▶ [Given text]:
┄┄┄┄┄┄┄┄┄┄

Tu kay nawaqif-e-aadab-e-ghulami hae abhi
Raqs zanjeer pehan kar bhi kiya jata hai.

You are not aware of the protocol of a king's court. Sometimes one has to dance (before them) with the chains on oneself.

- The above Nazm/Song was included in film producer Riaz Shahid's film Zarqa (1969) in Mehdi Hassan's vocals which became a super-hit film song among the public in 1969 in Pakistan.
- "Zulm Rahay Aur Amn Bhi Ho, Kaya Mumkin Hai Tum Hi Kaho" Sung by both Noor Jehan and Mehdi Hassan in film Yeh Aman (1971), lyrics by Habib Jalib and music by A. Hameed. This film song also became very popular.

== Hyderabad Conspiracy Case ==
On the third day after the death of his twelve-year-old son in 1976, Hyderabad, Sindh law enforcement authorities surrounded his house and arrested him in a conspiracy case.

A total of 55 people were arrested in this case, including Khan Abdul Wali Khan, Mir Ghos Bakhsh Bizenjo, Attaullah Mengal, Khair Bakhsh Marri and Qasim Zia.

┄┄┄┄┄┄┄┄┄┄

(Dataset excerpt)
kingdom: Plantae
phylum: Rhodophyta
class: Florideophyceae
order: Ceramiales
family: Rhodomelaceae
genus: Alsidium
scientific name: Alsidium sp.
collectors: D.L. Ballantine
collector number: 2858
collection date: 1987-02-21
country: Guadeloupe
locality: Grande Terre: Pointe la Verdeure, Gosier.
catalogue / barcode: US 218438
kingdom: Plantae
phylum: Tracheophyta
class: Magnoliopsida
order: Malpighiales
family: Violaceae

┄┄┄┄┄┄┄┄┄┄

▶ [Task requirements]: Carry on the passage on the Hyderabad Conspiracy Case, starting after its last sentence. The entries are unrelated to the passage on the Hyderabad Conspiracy Case and stand as separate material.

▶ [Output below]:
===Bhutto's government===
In 1972, Zulfiqar Ali Bhutto came to power in Pakistan after the 1971 war with India and a new independent country called Bangladesh emerged from former East Pakistan. Zulfiqar Ali Bhutto came to power in former West Pakistan, thereafter called simply Pakistan.

After Bhutto's hanging, Habib Jalib wrote the following poem:

His magic has not been broken
His blood became a slogan
It has been proved, that he ruled his people's hearts
He used to fight with the people like him (Feudal Lords), but with the (poor) people like us, he used to love.

===Zia-ul-Haq's martial law===
During General Zia-ul-Haq's dictatorship, Jalib wrote a poem on Zia, in which he asked how he could write darkness as Zia ( Zia literally means light in Urdu).

Darkness as light, Hot desert wind as a morning breeze
How can I write a human as God?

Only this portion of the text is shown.